Interview – « Il y a un changement dans le rapport au travail » pour Jérôme Fourquet
Publié le 26/09/2024 LA MONTAGNE
Jérôme Fourquet est l’invité de la septième édition des Trophées des entreprises du Cantal qui se déroulera à Aurillac, ce jeudi 26 septembre. Le directeur du département opinion et stratégies d’entreprise de l’Ifop expliquera comment l’entreprise « classique » est bousculée.
« Le travail a perdu de sa centralité depuis quarante ans », assure Jérôme Fourquet. Le directeur du département opinion et stratégies d’entreprise de l’Ifop, qui a publié en fin d’année dernière La France d’après. Tableau politique (Seuil), où il pousse toujours plus loin sa quête de cartographie du vote dans une société malmenée par le contexte économique, est le grand témoin de la septième édition des Trophées des entreprises du Cantal, qui se déroule à Aurillac, ce jeudi 26 septembre.
Pourquoi le rapport au travail a-t-il changé ?
Quand on interrogeait les Français sur la place du travail dans leur vie au début des années 90, 60 % déclaraient que c’était très important. Aujourd’hui, ils ne sont plus que 22 %… Cela peut s’expliquer mécaniquement par le fait qu’on y passe moins de temps. En passant la durée légale à 35 heures par semaine en 2000, cela fait tout bêtement six semaines en moins sur une année par rapport à avant. Au passage, ces six semaines travaillées en moins n’ont pas été perdues pour tout le monde ! Cela a beaucoup contribué à la montée en flèche du passage à la société de loisirs avec les RTT, les longs week-ends… Concernant la perte de centralité du travail, il y a aussi ce qu’il s’est passé dans la vie des entreprises : l’omniprésence des process, des impératifs financiers et des délais qui ont entraîné une perte de sens chez les travailleurs, dans le public ou dans le privé…
La crise du Covid et la généralisation du télétravail ont-elles joué un rôle dans ce désengagement ou cette inversion de priorités ?
Comme souvent dans l’histoire, les crises sont des accélérateurs de tendance en gestation. Cette perte de centralité s’observait déjà mais, oui, elle a été accentuée par la crise Covid. Cette période a modifié nos façons de vivre, de consommer et elle a valorisé les loisirs. Quant au télétravail, il a également joué son rôle dans tout ça, mais à la marge. Si les grands médias nationaux nous parlent du matin au soir de télétravail, il faut savoir que 70 % des Français ne le pratiquent pas.
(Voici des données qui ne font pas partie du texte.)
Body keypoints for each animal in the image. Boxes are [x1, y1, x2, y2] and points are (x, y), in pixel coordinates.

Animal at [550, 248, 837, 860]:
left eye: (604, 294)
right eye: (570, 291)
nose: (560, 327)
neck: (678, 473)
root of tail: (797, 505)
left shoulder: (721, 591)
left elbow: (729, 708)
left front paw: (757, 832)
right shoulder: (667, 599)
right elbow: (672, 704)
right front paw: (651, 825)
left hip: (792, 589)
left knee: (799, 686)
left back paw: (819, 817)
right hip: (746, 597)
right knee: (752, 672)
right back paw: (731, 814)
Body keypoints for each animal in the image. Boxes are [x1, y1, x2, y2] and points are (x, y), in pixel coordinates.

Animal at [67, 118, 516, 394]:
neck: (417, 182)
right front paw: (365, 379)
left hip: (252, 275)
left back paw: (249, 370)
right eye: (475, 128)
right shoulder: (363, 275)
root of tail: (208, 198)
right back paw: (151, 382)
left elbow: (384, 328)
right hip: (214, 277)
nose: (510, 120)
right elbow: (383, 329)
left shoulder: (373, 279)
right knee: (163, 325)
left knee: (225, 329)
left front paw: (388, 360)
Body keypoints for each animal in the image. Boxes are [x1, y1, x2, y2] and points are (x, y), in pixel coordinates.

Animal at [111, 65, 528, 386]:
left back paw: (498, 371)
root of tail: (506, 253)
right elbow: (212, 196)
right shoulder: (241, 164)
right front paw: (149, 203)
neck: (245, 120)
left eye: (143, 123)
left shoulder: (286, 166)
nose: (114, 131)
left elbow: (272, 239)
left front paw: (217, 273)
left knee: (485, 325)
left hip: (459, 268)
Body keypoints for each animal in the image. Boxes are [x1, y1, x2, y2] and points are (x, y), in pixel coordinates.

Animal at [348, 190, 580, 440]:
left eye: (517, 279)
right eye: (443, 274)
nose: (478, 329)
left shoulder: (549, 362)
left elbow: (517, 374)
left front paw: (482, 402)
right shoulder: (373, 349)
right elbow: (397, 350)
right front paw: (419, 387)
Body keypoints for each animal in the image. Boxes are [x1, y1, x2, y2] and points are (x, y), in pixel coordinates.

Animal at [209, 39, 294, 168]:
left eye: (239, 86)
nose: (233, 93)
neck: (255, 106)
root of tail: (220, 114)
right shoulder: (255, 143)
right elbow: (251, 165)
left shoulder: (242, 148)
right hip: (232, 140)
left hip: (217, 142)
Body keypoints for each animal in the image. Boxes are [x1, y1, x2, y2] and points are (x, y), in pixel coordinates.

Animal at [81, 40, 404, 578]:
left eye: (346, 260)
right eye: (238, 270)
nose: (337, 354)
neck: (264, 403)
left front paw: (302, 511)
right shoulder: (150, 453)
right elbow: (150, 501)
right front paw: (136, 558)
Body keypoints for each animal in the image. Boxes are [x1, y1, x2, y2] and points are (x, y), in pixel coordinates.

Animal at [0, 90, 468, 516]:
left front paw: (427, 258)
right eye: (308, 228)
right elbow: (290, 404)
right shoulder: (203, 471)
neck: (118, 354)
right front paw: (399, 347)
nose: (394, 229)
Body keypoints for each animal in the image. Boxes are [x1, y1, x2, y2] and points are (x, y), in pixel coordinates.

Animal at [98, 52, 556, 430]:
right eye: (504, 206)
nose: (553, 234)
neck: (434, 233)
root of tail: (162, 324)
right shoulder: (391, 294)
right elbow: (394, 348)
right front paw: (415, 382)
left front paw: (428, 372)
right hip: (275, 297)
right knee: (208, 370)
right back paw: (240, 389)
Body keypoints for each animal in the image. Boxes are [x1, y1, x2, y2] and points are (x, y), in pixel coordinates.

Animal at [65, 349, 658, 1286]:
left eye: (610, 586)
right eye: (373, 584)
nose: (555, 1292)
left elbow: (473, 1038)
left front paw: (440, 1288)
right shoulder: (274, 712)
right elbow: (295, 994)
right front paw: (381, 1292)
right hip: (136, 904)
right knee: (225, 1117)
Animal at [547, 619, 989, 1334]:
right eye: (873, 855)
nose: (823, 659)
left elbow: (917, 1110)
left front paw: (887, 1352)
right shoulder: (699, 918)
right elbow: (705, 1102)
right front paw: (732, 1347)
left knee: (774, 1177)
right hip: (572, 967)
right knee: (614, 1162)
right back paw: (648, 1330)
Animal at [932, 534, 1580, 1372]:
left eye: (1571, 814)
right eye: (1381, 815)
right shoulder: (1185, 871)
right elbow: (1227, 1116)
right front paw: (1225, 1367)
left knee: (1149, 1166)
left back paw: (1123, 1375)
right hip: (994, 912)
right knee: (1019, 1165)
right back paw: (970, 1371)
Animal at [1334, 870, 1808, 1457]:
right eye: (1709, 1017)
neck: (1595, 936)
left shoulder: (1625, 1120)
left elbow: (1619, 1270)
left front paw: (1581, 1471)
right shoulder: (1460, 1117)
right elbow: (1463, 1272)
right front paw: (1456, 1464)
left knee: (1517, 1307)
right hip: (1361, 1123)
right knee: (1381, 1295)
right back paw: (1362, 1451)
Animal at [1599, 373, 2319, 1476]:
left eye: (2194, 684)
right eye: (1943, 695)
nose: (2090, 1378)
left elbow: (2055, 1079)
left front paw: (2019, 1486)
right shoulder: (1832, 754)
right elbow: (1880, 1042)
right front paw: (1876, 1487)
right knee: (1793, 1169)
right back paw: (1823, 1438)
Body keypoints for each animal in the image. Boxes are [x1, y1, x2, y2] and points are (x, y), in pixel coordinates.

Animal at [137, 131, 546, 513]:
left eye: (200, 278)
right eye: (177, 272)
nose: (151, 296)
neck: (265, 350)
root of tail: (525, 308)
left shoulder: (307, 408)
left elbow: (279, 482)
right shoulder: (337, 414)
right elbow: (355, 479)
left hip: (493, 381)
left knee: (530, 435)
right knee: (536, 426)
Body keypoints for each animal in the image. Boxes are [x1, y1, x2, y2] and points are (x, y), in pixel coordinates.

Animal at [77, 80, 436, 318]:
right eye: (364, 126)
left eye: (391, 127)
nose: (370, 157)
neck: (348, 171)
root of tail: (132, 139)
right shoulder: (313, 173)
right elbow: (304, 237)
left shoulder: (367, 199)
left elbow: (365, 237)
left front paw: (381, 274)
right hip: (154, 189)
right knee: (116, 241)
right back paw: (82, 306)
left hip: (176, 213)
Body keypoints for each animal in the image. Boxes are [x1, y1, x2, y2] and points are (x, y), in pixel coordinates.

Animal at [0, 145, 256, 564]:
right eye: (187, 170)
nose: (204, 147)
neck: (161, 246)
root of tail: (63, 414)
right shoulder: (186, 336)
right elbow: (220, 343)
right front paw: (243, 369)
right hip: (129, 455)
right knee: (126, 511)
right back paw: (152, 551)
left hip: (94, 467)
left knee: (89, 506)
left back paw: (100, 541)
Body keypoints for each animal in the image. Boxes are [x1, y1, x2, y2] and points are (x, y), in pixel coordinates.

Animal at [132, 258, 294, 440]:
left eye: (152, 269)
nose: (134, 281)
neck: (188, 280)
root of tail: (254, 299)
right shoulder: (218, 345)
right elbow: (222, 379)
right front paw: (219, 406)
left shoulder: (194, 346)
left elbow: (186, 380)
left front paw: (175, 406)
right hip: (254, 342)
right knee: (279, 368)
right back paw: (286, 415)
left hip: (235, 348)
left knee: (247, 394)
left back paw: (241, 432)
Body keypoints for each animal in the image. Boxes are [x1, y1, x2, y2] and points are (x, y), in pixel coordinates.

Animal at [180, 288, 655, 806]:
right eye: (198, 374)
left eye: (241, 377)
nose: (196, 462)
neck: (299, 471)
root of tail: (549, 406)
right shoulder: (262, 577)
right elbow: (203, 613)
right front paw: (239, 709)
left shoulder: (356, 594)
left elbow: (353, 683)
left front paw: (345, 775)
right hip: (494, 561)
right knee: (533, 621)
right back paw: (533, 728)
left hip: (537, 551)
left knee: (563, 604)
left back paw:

Mais ça a changé les codes. Ceux qui y ont droit se trouvent plutôt dans les bureaux, dans l’encadrement. En général, on ne les voit pas le lundi et le vendredi. Ça crée une distorsion entre les salariés.
Quelles pistes de réflexion allez-vous proposer aux entrepreneurs cantaliens ce soir ?
Quelques années en arrière, les employeurs pouvaient se permettre de dire : “Si tu n’es pas content, il y en a dix qui attendent ta place”. Ce n’est plus possible de dire ça aujourd’hui. Encore plus dans un territoire comme le Cantal, où, au sens statistique du terme, on est au plein-emploi avec un taux de chômage à 4 %. Si ce chiffre est une bonne nouvelle pour un territoire, c’est aussi une contrainte supplémentaire à prendre en compte pour les entrepreneurs. Il y a un changement dans le rapport au travail, et donc une révolution copernicienne à entreprendre, si je puis dire. Pour fidéliser ses collaborateurs et en attirer de nouveaux, un patron ne peut plus penser l’organisation du travail dans sa forme traditionnelle, sans prendre en compte l’individualisme, la quête d’épanouissement – qui ne passe pas forcément par la rémunération d’ailleurs – et d’autonomie qui nourrit et motive les jeunes générations.